Aww how adorable! She is a beauty! I remember seeing the pic of her with your baby on a previous thread, awwwww x


Sent from my iPhone using Tapatalk


----------



## cockerpoo61 (Jun 24, 2011)

Lets hope we can meet, so thats Bramcote, and we live in Hucknall, are there any others local to us? You can then see what your pups are going to turn out like when you see our Holly at 2 years old. Of course we have to bring Bayley with us as well who is from Jukee Doodles and somewhat larger.


----------



## Cat 53 (Aug 26, 2012)

Sounds good to me. Think it will be fun! Anyone else hate driving out of Victorias? It is such a blind corner! Katie and Noodle are Max's parents, which I guess makes Max a full brother to Bess. Miss Polly will be picked up just one day before Max, so he won't be alone for long. We went to visit Max yesterday. When we left Victoria put him in with three cocker puppies.......he was mugged. Guess he survived because she hasn't rung to say otherwise!


----------



## Toffin (Aug 8, 2012)

Cat 53 said:


> Sounds good to me. Think it will be fun! Anyone else hate driving out of Victorias? It is such a blind corner!

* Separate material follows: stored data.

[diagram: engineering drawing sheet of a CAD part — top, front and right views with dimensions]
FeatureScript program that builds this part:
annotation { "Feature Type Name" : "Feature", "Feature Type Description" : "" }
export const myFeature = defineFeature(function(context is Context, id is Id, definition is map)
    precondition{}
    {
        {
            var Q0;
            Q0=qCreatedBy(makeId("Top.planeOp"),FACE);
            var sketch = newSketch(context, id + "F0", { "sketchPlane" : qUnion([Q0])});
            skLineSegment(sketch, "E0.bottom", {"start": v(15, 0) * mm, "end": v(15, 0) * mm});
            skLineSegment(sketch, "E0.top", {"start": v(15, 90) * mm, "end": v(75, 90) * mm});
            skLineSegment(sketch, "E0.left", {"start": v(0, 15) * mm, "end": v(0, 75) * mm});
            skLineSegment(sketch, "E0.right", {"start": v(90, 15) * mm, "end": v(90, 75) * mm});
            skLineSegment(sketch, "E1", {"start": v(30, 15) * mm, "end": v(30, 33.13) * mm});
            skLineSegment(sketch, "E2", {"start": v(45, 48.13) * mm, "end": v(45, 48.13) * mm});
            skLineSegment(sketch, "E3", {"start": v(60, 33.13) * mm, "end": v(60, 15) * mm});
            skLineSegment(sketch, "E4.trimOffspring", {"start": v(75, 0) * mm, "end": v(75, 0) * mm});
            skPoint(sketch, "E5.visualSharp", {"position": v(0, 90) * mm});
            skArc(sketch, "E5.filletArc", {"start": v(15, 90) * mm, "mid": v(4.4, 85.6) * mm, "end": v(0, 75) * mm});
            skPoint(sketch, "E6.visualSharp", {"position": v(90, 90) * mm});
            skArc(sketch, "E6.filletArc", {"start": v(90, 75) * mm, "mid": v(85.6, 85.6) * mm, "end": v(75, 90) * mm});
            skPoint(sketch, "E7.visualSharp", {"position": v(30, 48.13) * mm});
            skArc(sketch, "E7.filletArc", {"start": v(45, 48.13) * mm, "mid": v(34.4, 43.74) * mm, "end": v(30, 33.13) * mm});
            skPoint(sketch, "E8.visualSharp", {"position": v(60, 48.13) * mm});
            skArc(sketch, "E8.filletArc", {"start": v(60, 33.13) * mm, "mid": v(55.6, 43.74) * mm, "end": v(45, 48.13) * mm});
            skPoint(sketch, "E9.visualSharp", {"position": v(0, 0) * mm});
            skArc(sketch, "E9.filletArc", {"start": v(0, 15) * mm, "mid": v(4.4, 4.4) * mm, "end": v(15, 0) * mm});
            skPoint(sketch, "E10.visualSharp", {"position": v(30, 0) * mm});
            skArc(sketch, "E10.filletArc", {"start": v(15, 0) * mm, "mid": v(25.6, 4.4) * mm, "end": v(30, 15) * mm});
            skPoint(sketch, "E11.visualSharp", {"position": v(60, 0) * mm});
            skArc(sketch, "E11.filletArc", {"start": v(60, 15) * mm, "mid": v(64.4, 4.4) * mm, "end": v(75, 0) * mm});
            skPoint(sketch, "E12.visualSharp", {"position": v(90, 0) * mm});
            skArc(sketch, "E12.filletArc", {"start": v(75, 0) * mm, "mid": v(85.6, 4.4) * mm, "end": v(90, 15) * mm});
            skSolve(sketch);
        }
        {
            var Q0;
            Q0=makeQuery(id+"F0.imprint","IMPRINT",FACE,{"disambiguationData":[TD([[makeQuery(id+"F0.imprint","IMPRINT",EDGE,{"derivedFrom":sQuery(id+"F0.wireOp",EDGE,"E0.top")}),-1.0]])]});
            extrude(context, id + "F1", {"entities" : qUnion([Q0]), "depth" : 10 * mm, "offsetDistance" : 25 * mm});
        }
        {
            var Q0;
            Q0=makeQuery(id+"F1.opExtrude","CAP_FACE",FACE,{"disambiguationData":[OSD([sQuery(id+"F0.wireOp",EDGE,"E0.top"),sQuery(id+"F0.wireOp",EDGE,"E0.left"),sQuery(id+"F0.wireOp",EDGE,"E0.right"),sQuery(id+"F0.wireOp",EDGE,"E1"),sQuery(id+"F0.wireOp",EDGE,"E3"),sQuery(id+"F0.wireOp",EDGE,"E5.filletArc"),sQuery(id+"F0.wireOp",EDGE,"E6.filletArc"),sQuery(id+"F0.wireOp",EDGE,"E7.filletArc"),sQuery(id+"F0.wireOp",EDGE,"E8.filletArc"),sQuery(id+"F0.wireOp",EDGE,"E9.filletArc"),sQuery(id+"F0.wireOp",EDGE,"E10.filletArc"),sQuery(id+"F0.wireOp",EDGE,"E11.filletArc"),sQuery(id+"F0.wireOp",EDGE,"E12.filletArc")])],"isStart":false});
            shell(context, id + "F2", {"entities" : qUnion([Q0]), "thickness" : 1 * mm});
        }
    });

I dislike it so much. Make sure the radio is off, wind down the window, listen carefully for anything coming round the corner, take a deep breath and go as quickly as possible! The only other ways I could think of is for someone to walk back to the other side of the bridge/corner and then somehow sound an all clear, but that would be unsafe for them, or to sound the horn as a warning, but that would be jolly annoying on a regular basis.

Glad Max survived the cocker puppy mauling  I made a comment during one visit that it looked like pretty rough play but it seems par for the course and they were all OK afterwards.

12 more sleeps...

Toffin
x


----------



## Toffin (Aug 8, 2012)

cockerpoo61 said:


> Lets hope we can meet, so thats Bramcote, and we live in Hucknall, are there any others local to us? You can then see what your pups are going to turn out like when you see our Holly at 2 years old. Of course we have to bring Bayley with us as well who is from Jukee Doodles and somewhat larger.


I'd love to meet Bayley as well as Holly  I'm sure we could find a suitable place each of us could get to pretty easily. Just need to get these puppies fully immune and out and about...

Toffin
x


----------



## cockerpoo61 (Jun 24, 2011)

Won't b long till ur pups will b out and about and it will b so nice if victoria can meet up with us all as well. We hated that part getting out of victorias drive as well. Its a wonder we ever found her hidden away. So glad we did.


----------



## JasperBlack (Sep 1, 2012)

The drive is a nightmare, when we picked jasper up the traffic was backed up from the roundabout so it slowed people down a bit, that was about 4pm. I can't wait to meet you all, we are taking jasper for his first jabs tomorrow as he hadn't settled with his food and thought it best not to disrupt him again. He is settled now thank goodness, it's like having a baby again. Despite all the waking up in the night I wouldn't trade that time with anyone it's great for bonding, I most certainly am his new mummy now, lol! But he still loves us all. need to get his ears checked, their a bit whiffy....not long now Toffin xx


Sent from my iPhone using Tapatalk


----------



## Lambykin (Sep 25, 2012)

I am looking for a pup from Hants/Dorset/Wiltshire areas - do not want to travel to far for visits!! Anyone had experience buying/not buying from breeders in this area. Would love to hear from you. 

Thanks


----------